A foodie's quest to turn up the heat through strength and conditioning with whole food and a hungry mind.

Monday, June 6, 2011

Pretzels - Tasty Snack Food With a Twisted History

Crunchy or fresh-baked and soft, dipped in peanut butter, mustard, chocolate, or yogurt, pretzels are a versatile food enjoyed by many around the globe.  Soft pretzels are made to be consumed the same day and can be sweet with added cinnamon and sugar or savory with garlic, cumin, and other spices. 

Although big companies like Rold Gold butchered the pretzel and added a slew of uncommon ingredients like enriched flour and corn syrup, other companies do it justice with only what's needed.

Wikipedia explains the two main types of pretzel production in this link:
"....is made from wheat flour, water and yeast, glazed with egg wash, usually sprinkled with coarse salt, hand-sized and made for consumption on the same day. It is relatively soft, rather than brittle. To avoid confusion with any other kind of pretzel, German speakers call this variety "Laugenbrezel" (lye pretzel) because it is boiled in lye solution (NaOH) before baking. Sweet pastry pretzels with many different textures, toppings and coatings, are made. Crisp hard pretzels, e.g. pretzel sticks and a variety of shapes basically made from the same ingredients, have evolved from the lye pretzel by baking out excess moisture, thereby increasing shelf life and crispness."

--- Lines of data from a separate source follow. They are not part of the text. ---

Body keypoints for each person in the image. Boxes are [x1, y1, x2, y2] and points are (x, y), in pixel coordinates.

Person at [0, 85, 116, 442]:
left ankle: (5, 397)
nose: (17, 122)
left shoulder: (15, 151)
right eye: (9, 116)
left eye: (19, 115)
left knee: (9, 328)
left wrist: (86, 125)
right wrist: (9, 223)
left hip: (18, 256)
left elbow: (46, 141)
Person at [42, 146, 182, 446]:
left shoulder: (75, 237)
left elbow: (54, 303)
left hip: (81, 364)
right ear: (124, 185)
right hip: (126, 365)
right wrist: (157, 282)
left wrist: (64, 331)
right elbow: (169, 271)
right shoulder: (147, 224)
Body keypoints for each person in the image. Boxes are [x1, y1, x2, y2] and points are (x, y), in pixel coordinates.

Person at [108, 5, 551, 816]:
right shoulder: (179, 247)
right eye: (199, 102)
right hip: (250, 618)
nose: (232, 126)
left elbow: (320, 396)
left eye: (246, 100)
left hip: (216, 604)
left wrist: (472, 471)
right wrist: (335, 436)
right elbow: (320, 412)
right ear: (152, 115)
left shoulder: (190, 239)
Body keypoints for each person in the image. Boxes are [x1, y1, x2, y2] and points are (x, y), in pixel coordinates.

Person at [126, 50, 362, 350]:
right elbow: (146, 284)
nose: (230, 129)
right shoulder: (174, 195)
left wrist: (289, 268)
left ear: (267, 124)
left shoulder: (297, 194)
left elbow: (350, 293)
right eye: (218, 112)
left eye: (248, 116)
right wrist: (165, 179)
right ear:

The site explains a lot on the history and unknown origin of the preztel, but I will not yap on about that here.  I have found that the hard and crunchy or warm and soft pretzels are both welcome on my plate.  The soft versions are better for something savory like some good old-fashioned yellow mustard.  Add to that some slices of quality cheese and a tasty brew, and I'm one happy camper.

As for the crunchy guys; I like them with mustard, mixed with chocolate, dipped in cottage cheese or peanut butter, mixed with a carrot, or just by themselves.  Whatever form you enjoy, the average pretzel will have no fat and contain minimal ingredients; these are a much better alternative to potato chips.

On top of their simplistic ingredients, pretzel do offer some benefits like B vitamins (folate, thiamine, niacin, riboflavin, and B6) and minerals (manganese, iron, phosphorus, zinc, copper, and selenium).  Do like me and seek out the whole grain variety for extra nutrition and stray away from anything enriched.

Here's a list of  my go-to pretzel companies that I can trust:

Unique Pretzel Bakery - I have my Mom's Pennsylvaia Dutch to thank for this being my number one favorite.  Their availability is limited here in Texas, but I have found stores that carry them for a price.  The best ones are their Sprouted Grain "Splits" that I feel are even better than just whole grain.  Either way, these are mine and my Mom's top pick.  Don't question the Dutch!

Snyder's of Hanover - Yes, they are a big company, but I feel they do the pretzel right, can't speak for some of their other products though.  I prefer the Organic Whole Wheat and Oat Sticks when choosing from their selection.  An added plus is the bag is made from post consumer materials.......which makes it very loud so no use being sneaky!  I do have a weakness for the honey mustard flavored nuggets, but only on very rare occasions....mmmmm.
Utz - You see a trend?  All of these companies are based in Pennsylvania; both Snyder's and Utz are in Hanover.  Like I said, don't question the Dutch, they must know something about making a pretzel.  They also make potato chips, but don't waste your time, pretzels are the way to go; my favorite is the Multigrain Specials.
Hopefully you can find one of these brands in your local store, but if not, their sites allow you to purchase online.  Isn't the internet amazing!
Here are ten ways to eat a pretzel that I found on this link:

Check out this link for recipes like macaroni and cheese with a pretzel crust or chicken with a honey mustard pretzel crust.
How do you like to enjoy your pretzel?  Post to comments to let us all know, maybe it's something I'd like to try!


  1. Aunt Annie's Pretzel's also started in Lancaster Co. Pa. They also have a whole wheat version and are really GUT!

  2. Thank you for the comment, I did not know that about Auntie Anne's being based in Lancaster. I checked and did not find a whole wheat pretzel on their website. Do you have a source providing this info? I'd love to try one!

  3. The Pennsylvania "Dutch" as you call them are actually German. The pretzel bakeries and accordant traditions in Pennsylvania are German. Drive around Lancaster or Reading and you'll find Amish pretzel bakeries with German-speaking workers...

    Snyder's is a litte crappy but Utz is reliable.